At the time the stock fell to $55, it was still earning $5.50 per share in profits. That was a P/E ratio of only 10. It was basically battered down to its 2008 level valuation (though not as cheap as the lows of 2009).
Since then, American Express has returned 31% annualized while the S&P 500 has returned 18% annualized, while Mastercard has returned 24% annualized and Visa has returned 17% annualized. To a lot of people, it would not have been intuitive that American Express stock would go on to outperform its credit card peers or the S&P 500 over hardly any month-long time frame.
It is still a little bit undervalued–I would say American Express is worth somewhere around $75 per share–but a good chunk of the cheapness has been recovered this year.

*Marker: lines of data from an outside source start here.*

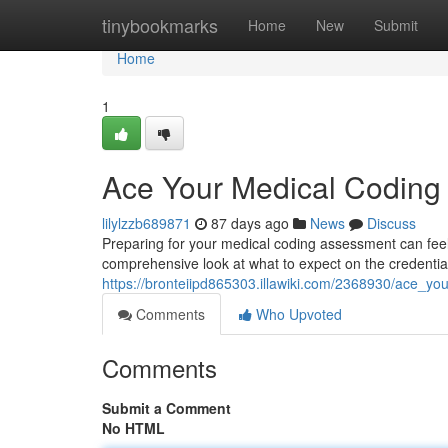
Home
tinybookmarks
Home
New
Submit
Home
1
Ace Your Medical Codin
lilylzzb689871
87 days ago
News
Discuss
Preparing for your medical coding assessment can feel d
comprehensive look at what to expect on the credentia
https://bronteiipd865303.illawiki.com/2368930/ace
Comments
Who Upvoted
Comments
Submit a Comment
No HTML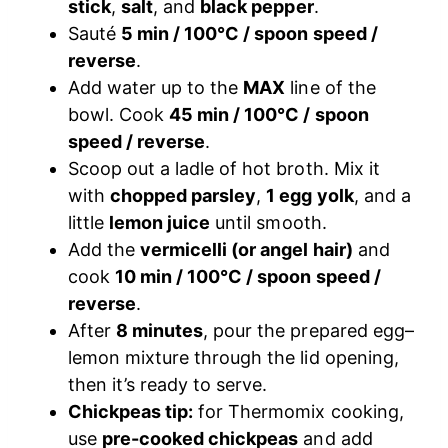
stick
,
salt
, and
black pepper
.
Sauté
5 min / 100°C / spoon speed /
reverse
.
Add water up to the
MAX
line of the
bowl. Cook
45 min / 100°C / spoon
speed / reverse
.
Scoop out a ladle of hot broth. Mix it
with
chopped parsley
,
1 egg yolk
, and a
little
lemon juice
until smooth.
Add the
vermicelli (or angel hair)
and
cook
10 min / 100°C / spoon speed /
reverse
.
After
8 minutes
, pour the prepared egg–
lemon mixture through the lid opening,
then it’s ready to serve.
Chickpeas tip:
for Thermomix cooking,
use
pre-cooked chickpeas
and add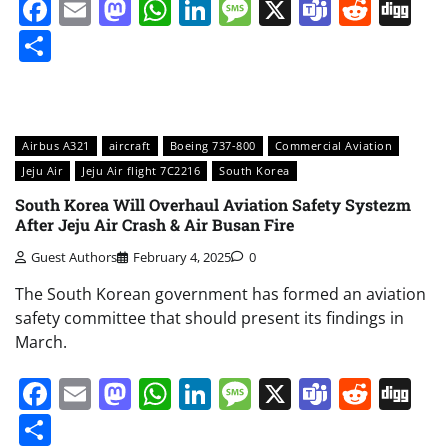
Facebook
Email
Mastodon
WhatsApp
LinkedIn
Message
X
Teams
Redd
Di
Share
Airbus A321
aircraft
Boeing 737-800
Commercial Aviation
Jeju Air
Jeju Air flight 7C2216
South Korea
South Korea Will Overhaul Aviation Safety Systezm
After Jeju Air Crash & Air Busan Fire
Guest Authors
February 4, 2025
0
The South Korean government has formed an aviation
safety committee that should present its findings in
March.
Facebook
Email
Mastodon
WhatsApp
LinkedIn
Message
X
Teams
Redd
Di
Share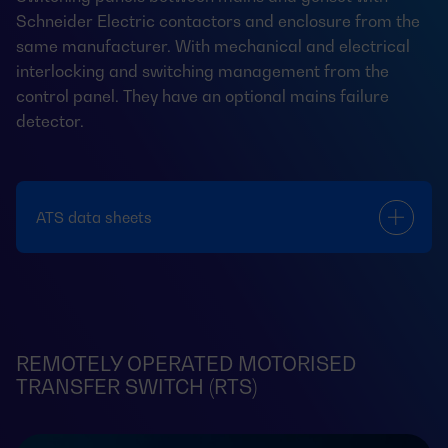
Schneider Electric contactors and enclosure from the
same manufacturer. With mechanical and electrical
interlocking and switching management from the
control panel. They have an optional mains failure
detector.
ATS data sheets
REMOTELY OPERATED MOTORISED
TRANSFER SWITCH (RTS)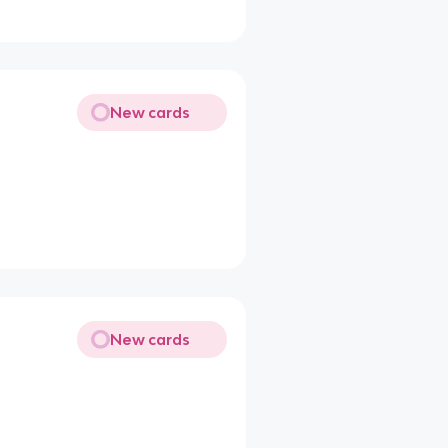
New cards
New cards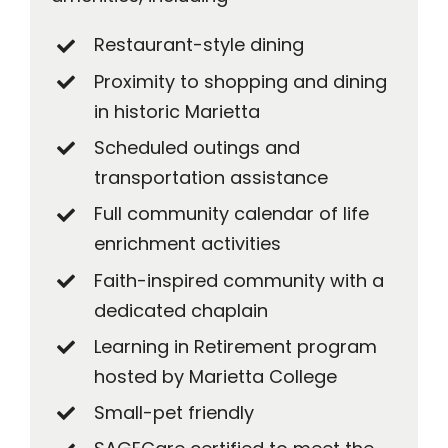
Restaurant-style dining
Proximity to shopping and dining
in historic Marietta
Scheduled outings and
transportation assistance
Full community calendar of life
enrichment activities
Faith-inspired community with a
dedicated chaplain
Learning in Retirement program
hosted by Marietta College
Small-pet friendly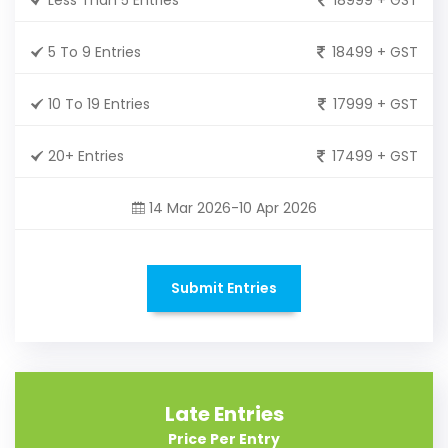
5 To 9 Entries
18499 + GST
10 To 19 Entries
17999 + GST
20+ Entries
17499 + GST
14 Mar 2026-10 Apr 2026
Submit Entries
Late Entries
Price Per Entry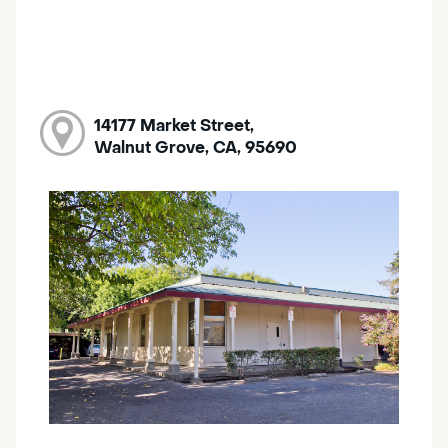
14177 Market Street,
Walnut Grove, CA, 95690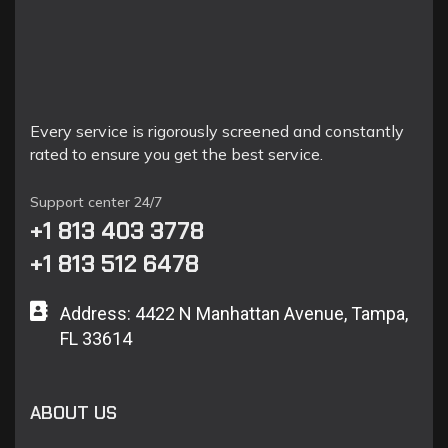
Every service is rigorously screened and constantly
rated to ensure you get the best service.
Support center 24/7
+1 813 403 3778
+1 813 512 6478
Address: 4422 N Manhattan Avenue, Tampa,
FL 33614
ABOUT US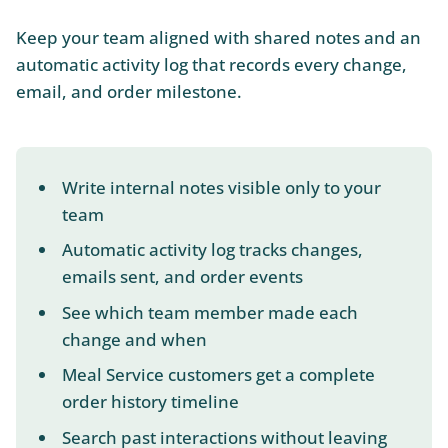
Keep your team aligned with shared notes and an
automatic activity log that records every change,
email, and order milestone.
Write internal notes visible only to your
team
Automatic activity log tracks changes,
emails sent, and order events
See which team member made each
change and when
Meal Service customers get a complete
order history timeline
Search past interactions without leaving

This is why I get excited by the Viacoms, IBMs, and BPs of the investment world. It’s not that they have the superior characteristics in their industry, but they catch my attention because they are trading at deep value levels as they address solvable issues that they need to work through. It is also why I am frustrated that things like auto-purchasing through index funds has prevented a stock like Exxon from joining this deep value list.
American Express is not something that would have a spot on my “own forever” list. If it rose to the $80s quickly, I would strongly consider selling because it that point you’re only going to get 5-7% earnings growth thereafter with a miniscule dividend. American Express is a superior holding to the extent that you get to capture both P/E expansion and a bit of earnings growth. When you only get to capture the latter, it loses its edge.